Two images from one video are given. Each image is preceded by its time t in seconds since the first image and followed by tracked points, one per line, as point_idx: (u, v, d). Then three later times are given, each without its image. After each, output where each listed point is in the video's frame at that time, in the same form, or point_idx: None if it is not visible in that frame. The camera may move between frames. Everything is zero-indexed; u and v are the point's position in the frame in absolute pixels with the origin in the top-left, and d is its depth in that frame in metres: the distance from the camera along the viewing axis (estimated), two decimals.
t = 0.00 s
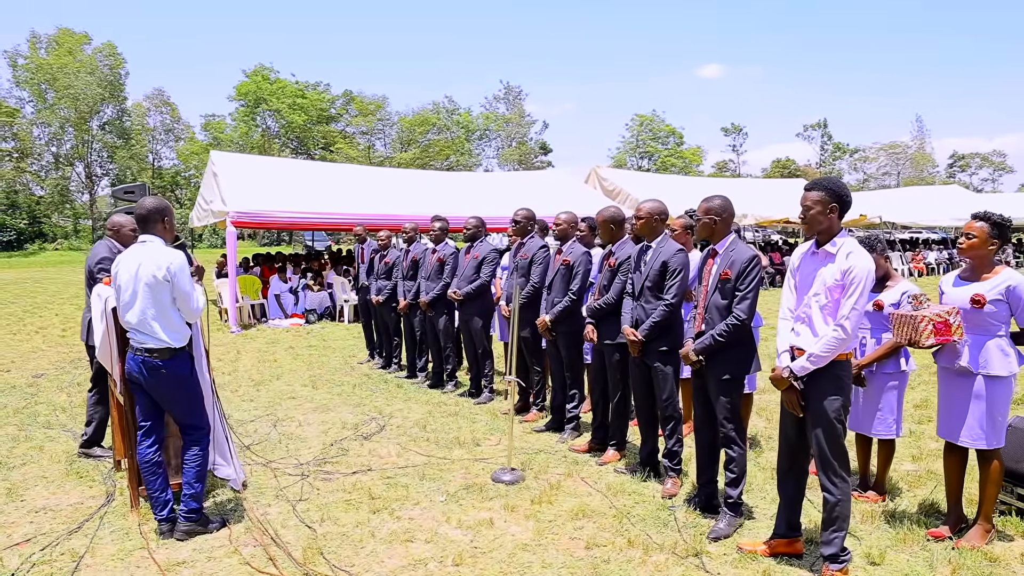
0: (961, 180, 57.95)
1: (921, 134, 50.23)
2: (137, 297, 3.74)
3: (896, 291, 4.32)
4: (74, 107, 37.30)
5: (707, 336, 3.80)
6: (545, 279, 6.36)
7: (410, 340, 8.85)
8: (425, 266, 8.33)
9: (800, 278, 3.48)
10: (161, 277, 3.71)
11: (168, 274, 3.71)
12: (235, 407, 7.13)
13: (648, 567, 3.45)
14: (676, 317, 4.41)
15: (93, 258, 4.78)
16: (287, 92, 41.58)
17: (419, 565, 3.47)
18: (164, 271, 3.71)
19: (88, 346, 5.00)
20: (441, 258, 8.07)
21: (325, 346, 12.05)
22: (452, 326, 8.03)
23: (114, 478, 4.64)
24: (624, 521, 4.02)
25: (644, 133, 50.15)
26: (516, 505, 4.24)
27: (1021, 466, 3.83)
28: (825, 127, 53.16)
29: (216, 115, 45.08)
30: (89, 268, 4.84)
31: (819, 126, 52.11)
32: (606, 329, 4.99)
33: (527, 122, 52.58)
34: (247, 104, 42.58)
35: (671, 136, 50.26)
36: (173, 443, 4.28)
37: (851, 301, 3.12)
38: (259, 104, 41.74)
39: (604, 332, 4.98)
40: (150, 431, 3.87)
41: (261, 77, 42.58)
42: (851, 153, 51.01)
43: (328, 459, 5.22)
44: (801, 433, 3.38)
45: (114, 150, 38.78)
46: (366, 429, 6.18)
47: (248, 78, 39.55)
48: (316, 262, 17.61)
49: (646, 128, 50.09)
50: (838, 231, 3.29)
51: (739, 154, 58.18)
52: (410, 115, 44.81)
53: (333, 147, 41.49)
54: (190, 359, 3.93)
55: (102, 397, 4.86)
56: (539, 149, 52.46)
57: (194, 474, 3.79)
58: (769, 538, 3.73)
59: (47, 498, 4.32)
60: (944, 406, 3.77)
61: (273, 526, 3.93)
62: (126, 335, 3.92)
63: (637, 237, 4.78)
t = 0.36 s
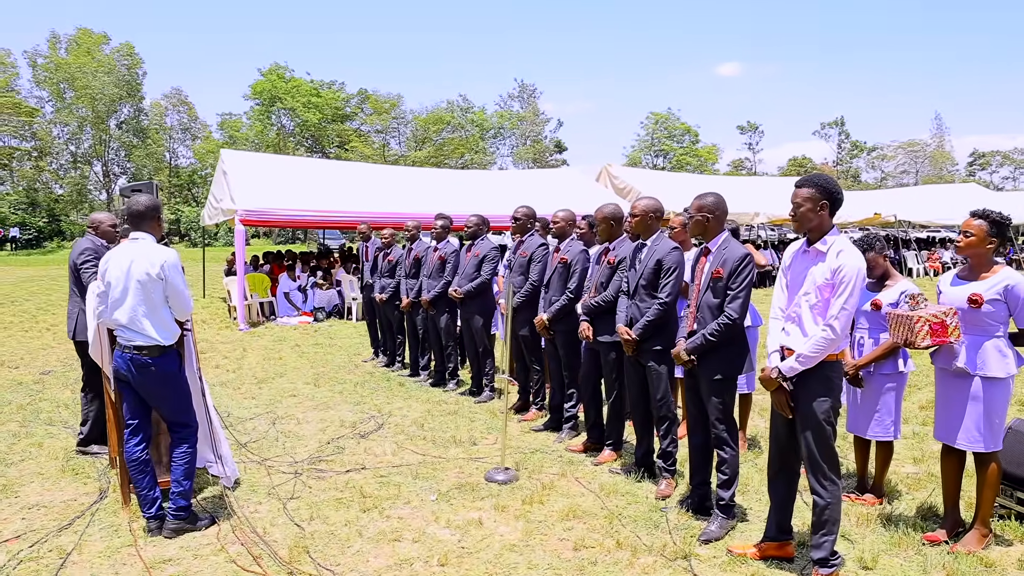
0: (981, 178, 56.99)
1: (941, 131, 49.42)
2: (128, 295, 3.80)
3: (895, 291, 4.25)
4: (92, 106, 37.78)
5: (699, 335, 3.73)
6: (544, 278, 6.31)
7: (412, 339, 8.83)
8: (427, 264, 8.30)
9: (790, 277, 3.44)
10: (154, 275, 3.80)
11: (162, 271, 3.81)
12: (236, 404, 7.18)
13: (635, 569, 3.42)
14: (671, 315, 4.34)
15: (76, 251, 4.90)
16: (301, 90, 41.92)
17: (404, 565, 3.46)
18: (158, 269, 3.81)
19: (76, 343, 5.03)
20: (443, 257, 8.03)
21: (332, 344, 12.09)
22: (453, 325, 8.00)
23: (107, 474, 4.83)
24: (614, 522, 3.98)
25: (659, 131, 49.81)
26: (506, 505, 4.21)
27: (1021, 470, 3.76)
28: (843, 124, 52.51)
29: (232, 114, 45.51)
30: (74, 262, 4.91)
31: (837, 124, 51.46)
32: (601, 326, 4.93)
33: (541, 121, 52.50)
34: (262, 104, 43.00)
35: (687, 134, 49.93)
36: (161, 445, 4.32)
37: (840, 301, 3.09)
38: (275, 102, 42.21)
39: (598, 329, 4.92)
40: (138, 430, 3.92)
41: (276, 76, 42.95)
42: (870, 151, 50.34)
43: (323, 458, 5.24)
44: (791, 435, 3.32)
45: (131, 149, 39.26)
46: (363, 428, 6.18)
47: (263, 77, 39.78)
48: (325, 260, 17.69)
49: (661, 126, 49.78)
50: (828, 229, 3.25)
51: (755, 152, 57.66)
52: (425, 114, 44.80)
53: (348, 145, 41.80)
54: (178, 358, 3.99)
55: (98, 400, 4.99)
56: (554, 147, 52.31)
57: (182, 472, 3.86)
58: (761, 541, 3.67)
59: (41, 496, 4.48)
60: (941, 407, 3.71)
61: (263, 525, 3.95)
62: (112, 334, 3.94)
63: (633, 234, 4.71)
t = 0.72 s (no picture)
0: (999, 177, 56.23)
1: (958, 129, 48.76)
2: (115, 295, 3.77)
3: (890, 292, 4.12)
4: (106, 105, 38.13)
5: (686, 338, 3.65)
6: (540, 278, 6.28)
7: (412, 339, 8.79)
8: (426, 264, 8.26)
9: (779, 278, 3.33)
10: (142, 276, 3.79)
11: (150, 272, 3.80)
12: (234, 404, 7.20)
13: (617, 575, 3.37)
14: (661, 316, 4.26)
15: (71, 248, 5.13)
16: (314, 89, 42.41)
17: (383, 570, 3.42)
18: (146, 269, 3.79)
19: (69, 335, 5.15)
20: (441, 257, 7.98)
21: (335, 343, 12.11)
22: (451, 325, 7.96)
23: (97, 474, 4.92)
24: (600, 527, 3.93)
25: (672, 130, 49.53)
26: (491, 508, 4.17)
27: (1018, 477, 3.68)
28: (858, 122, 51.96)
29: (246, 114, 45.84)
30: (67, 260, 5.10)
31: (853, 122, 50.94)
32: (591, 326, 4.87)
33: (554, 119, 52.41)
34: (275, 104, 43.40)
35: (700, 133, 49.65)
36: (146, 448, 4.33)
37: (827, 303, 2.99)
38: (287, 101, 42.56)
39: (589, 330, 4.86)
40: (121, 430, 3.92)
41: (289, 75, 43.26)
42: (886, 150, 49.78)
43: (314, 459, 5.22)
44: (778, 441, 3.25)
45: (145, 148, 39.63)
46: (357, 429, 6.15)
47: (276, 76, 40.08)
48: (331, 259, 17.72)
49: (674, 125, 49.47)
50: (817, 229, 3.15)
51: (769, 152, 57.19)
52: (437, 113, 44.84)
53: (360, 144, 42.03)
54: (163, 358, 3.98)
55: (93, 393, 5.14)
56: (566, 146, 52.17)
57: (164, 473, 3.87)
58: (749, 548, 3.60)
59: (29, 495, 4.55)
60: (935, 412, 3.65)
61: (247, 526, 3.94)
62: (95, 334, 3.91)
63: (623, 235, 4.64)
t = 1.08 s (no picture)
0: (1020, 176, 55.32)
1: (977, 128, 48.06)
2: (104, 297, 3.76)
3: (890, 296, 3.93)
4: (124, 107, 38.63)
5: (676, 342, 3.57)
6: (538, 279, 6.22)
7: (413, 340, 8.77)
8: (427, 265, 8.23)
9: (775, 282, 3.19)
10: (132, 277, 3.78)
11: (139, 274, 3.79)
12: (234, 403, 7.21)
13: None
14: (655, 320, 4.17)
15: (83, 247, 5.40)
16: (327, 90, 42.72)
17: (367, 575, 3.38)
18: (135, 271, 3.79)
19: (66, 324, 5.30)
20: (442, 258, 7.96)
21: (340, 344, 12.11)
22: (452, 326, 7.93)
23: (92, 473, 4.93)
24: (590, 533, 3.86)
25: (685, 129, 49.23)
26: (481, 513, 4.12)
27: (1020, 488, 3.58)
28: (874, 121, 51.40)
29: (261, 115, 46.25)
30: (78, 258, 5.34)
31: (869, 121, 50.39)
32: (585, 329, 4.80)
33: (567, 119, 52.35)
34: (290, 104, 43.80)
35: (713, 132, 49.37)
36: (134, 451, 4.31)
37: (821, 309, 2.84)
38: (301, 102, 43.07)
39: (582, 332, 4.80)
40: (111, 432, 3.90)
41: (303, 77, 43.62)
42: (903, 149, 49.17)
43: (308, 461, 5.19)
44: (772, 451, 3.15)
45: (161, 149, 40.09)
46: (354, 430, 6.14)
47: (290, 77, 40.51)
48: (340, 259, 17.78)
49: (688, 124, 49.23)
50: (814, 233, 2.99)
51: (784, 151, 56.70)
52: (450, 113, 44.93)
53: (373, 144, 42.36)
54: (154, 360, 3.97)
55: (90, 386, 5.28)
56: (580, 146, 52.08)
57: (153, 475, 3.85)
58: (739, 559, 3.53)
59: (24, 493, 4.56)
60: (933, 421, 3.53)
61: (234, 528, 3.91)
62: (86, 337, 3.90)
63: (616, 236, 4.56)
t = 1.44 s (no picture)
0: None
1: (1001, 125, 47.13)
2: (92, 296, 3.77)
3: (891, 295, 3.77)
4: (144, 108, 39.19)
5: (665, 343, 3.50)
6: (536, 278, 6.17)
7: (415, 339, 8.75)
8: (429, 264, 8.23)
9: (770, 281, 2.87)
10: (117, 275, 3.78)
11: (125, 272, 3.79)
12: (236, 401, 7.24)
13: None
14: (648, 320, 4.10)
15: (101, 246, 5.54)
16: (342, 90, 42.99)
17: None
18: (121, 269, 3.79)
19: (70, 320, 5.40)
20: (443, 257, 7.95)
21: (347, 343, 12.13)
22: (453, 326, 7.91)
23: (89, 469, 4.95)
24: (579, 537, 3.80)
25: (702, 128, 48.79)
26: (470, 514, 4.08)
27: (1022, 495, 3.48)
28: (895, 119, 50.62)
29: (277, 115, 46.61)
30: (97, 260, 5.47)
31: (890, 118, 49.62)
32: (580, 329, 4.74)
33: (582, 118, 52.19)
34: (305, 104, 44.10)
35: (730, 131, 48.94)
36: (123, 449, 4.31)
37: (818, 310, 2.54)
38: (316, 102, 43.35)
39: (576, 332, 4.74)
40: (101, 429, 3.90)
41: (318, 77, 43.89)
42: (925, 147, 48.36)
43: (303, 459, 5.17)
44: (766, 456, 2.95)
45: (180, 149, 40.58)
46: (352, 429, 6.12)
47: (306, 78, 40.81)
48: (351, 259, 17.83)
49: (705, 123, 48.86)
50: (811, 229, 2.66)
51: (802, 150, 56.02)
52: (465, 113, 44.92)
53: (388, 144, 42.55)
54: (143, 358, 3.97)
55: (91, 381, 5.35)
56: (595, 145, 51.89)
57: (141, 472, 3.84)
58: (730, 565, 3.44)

____________________

> **Problem requirements**:
Out of the entries above, write out only the lines between the line holding "10: (154, 275, 3.80)" and the line holding "63: (633, 234, 4.71)", inclusive, each exactly as given.

> **Exercise response**:
10: (154, 275, 3.80)
11: (162, 271, 3.81)
12: (236, 404, 7.18)
13: (635, 569, 3.42)
14: (671, 315, 4.34)
15: (76, 251, 4.90)
16: (301, 90, 41.92)
17: (404, 565, 3.46)
18: (158, 269, 3.81)
19: (76, 343, 5.03)
20: (443, 257, 8.03)
21: (332, 344, 12.09)
22: (453, 325, 8.00)
23: (107, 474, 4.83)
24: (614, 522, 3.98)
25: (659, 131, 49.81)
26: (506, 505, 4.21)
27: (1021, 470, 3.76)
28: (843, 124, 52.51)
29: (232, 114, 45.51)
30: (74, 262, 4.91)
31: (837, 124, 51.46)
32: (601, 326, 4.93)
33: (541, 121, 52.50)
34: (262, 104, 43.00)
35: (687, 134, 49.93)
36: (161, 445, 4.32)
37: (840, 301, 3.09)
38: (275, 102, 42.21)
39: (598, 329, 4.92)
40: (138, 430, 3.92)
41: (276, 76, 42.95)
42: (870, 151, 50.34)
43: (323, 458, 5.24)
44: (791, 435, 3.32)
45: (131, 149, 39.26)
46: (363, 428, 6.18)
47: (263, 77, 39.78)
48: (325, 260, 17.69)
49: (661, 126, 49.78)
50: (828, 229, 3.25)
51: (755, 152, 57.66)
52: (425, 114, 44.80)
53: (348, 145, 41.80)
54: (178, 358, 3.99)
55: (98, 400, 4.99)
56: (554, 147, 52.31)
57: (182, 472, 3.86)
58: (761, 541, 3.67)
59: (41, 496, 4.48)
60: (941, 407, 3.71)
61: (263, 525, 3.95)
62: (112, 334, 3.94)
63: (633, 234, 4.71)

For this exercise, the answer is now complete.